Kinetoplastids represent another significant group within Excavata, named for the kinetoplast—a dense mass of DNA located within their single, large mitochondrion. These organisms primarily inhabit aquatic environments, where they consume bacteria, but some species are parasitic and cause severe diseases in humans and animals. The genus Trypanosoma includes pathogens that infect humans, such as Trypanosoma brucei, which causes African sleeping sickness. This chronic and typically fatal disease progresses from the bloodstream to the central nervous system, leading to brain and spinal cord inflammation that results in neurological symptoms. The parasite is transmitted by the tsetse fly (Glossina), a blood-feeding insect native to certain regions of Africa. Once inside the fly, the parasite proliferates in the intestinal tract and migrates to the salivary glands, from which it can be transmitted to a new human host through a bite.

Other kinetoplastid parasites that affect humans include Trypanosoma cruzi, which causes Chagas disease, and species of Leishmania, which are responsible for leishmaniasis. Chagas disease is transmitted by the bite of a blood-feeding insect known as the "kissing bug." While often self-limiting, the disease can develop into a chronic and potentially fatal condition. Leishmaniasis, found in tropical and subtropical regions, is spread by the sand fly and can manifest either as localized skin infections or as a systemic disease affecting the spleen and liver, which can be life-threatening.

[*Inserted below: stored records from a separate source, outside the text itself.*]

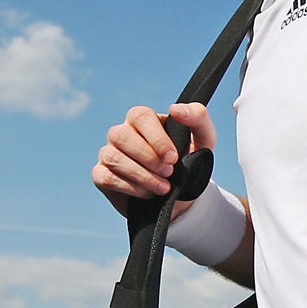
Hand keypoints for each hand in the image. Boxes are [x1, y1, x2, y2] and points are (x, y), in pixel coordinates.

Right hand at [91, 102, 217, 215]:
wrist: (181, 198)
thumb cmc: (190, 164)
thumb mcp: (204, 140)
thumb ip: (197, 117)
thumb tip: (175, 109)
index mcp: (144, 120)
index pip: (140, 116)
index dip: (156, 138)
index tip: (173, 157)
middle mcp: (123, 133)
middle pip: (121, 135)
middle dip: (148, 158)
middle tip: (169, 172)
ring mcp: (109, 153)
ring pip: (112, 156)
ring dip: (141, 175)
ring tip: (163, 187)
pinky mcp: (102, 175)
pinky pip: (105, 176)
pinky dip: (130, 187)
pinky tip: (147, 193)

Euglenids, another well-studied group within Excavata, are distinguished by their nonpathogenic nature and their ability to function as both chemotrophs and phototrophs. These motile microbial eukaryotes, mostly nonpathogenic protists can function as phototrophs and heterotrophs. Most have two flagella emerging from an anterior flagellar pocket, but only one is externally visible, which allows them to navigate between illuminated and dark environments, supporting their flexible nutritional strategies. Euglenids are commonly found in aquatic habitats, both freshwater and marine, and many species contain chloroplasts that enable phototrophic growth. However, in the absence of light, cells of Euglena, a representative euglenid, can lose their chloroplasts and switch to a chemoorganotrophic mode of metabolism. Additionally, many euglenids are capable of phagocytosis, a process in which they engulf bacterial cells by surrounding them with their flexible cytoplasmic membrane, allowing internal digestion.